Task material START
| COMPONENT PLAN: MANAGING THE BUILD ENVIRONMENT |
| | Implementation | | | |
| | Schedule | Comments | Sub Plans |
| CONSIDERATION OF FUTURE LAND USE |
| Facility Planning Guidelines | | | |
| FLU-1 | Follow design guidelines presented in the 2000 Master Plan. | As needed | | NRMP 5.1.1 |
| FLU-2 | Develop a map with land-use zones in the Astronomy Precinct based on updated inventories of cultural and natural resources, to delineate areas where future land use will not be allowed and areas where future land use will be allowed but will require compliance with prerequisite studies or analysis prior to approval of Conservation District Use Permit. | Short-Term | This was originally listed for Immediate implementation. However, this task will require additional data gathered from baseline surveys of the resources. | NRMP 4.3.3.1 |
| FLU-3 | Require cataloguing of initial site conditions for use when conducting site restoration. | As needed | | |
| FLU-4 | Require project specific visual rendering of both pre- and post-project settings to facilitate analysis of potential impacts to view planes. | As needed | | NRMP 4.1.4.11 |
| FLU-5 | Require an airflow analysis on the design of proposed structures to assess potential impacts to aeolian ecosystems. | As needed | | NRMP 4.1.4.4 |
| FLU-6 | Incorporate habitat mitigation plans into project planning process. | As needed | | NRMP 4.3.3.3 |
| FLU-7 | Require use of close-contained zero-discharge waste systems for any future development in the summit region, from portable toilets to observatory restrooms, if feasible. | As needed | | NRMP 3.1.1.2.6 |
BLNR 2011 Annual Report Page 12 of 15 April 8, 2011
Task material END
Task material START
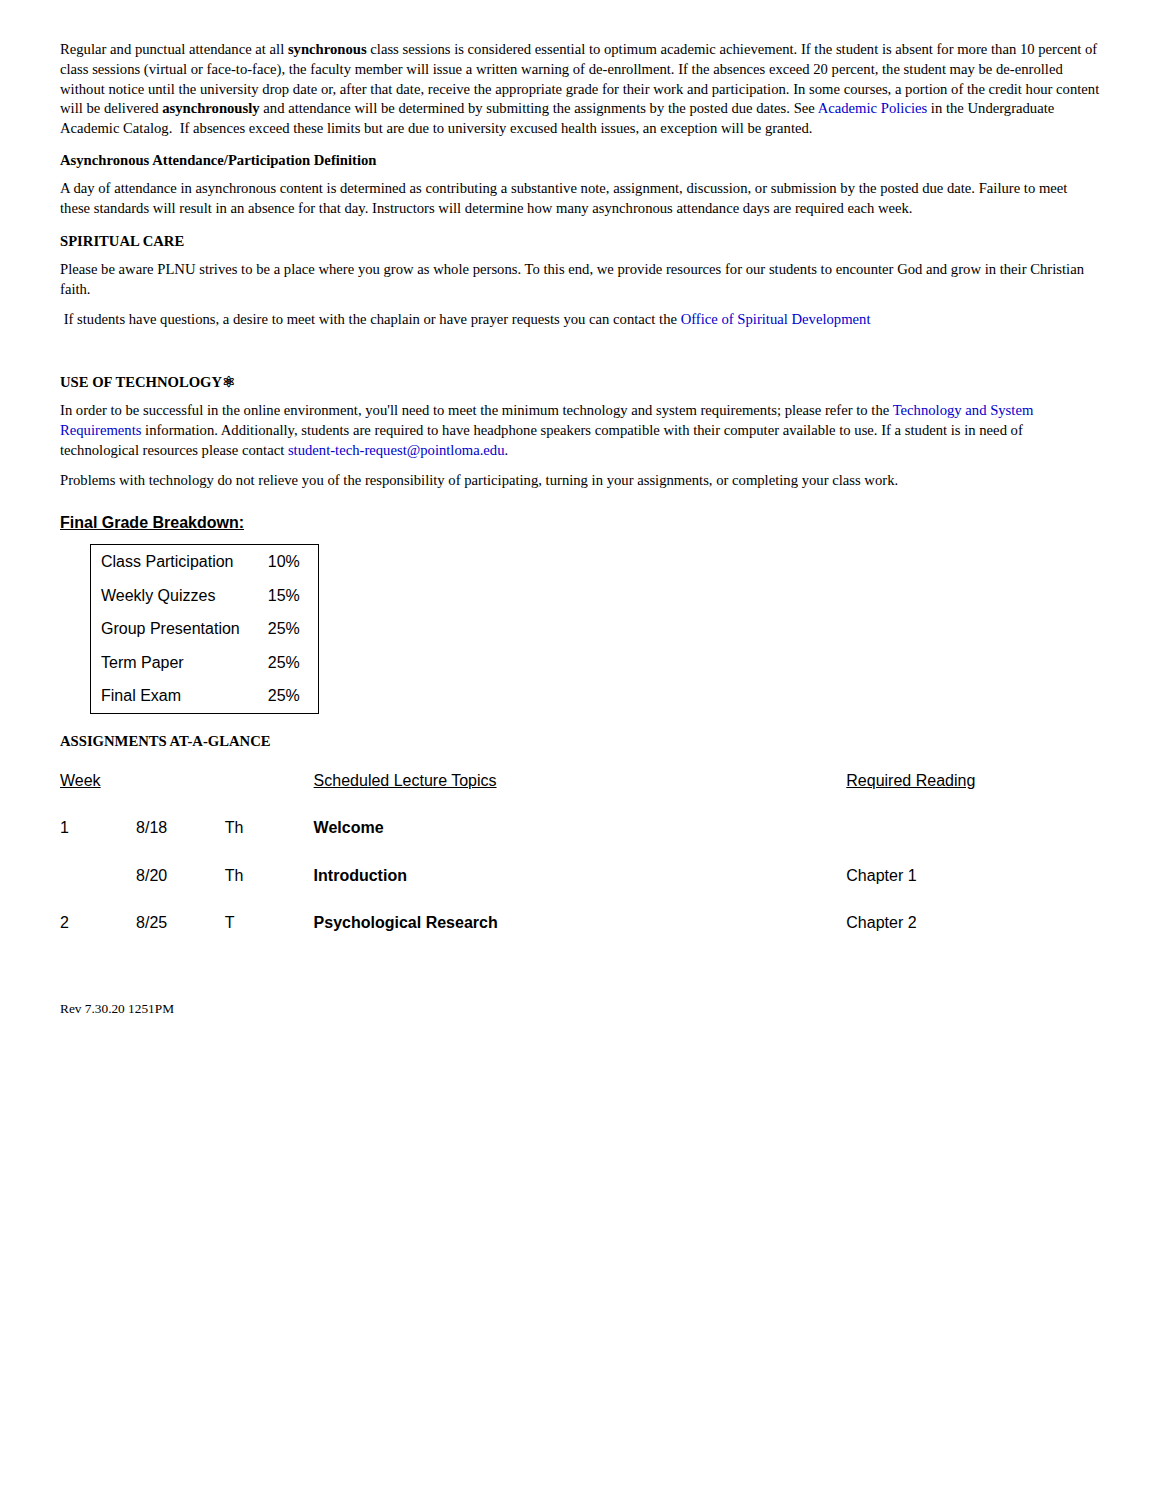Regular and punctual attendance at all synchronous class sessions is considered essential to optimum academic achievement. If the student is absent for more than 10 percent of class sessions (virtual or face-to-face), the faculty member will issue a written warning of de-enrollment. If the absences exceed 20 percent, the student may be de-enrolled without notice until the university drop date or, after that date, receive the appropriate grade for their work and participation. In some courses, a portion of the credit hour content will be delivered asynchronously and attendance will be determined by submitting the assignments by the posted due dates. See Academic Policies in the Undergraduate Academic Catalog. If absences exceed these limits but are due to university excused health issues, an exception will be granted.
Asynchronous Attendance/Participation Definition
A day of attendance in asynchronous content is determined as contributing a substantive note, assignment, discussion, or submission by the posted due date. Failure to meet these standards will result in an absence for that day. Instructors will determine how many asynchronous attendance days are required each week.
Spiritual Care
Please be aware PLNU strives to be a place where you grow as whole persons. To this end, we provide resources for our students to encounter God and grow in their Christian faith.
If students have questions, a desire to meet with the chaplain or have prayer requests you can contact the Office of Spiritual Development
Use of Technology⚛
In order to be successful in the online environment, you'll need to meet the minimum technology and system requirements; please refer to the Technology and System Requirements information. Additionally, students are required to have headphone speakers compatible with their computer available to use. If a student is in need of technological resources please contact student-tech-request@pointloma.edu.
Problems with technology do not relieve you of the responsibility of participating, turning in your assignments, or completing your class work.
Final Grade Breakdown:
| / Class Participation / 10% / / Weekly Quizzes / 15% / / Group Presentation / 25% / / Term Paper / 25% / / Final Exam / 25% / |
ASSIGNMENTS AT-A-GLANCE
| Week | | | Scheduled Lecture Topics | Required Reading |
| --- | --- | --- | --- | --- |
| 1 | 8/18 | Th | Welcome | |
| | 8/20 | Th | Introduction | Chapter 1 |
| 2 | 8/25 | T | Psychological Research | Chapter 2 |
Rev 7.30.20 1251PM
Task material END
* Problem details: Reproduce exactly, and only, the part of the listing above that begins at the line with "Use of Technology⚛" and goes on through the line with "In order to".

* The completed task:
Use of Technology⚛
In order to be successful in the online environment, you'll need to meet the minimum technology and system requirements; please refer to the Technology and System Requirements information. Additionally, students are required to have headphone speakers compatible with their computer available to use. If a student is in need of technological resources please contact student-tech-request@pointloma.edu.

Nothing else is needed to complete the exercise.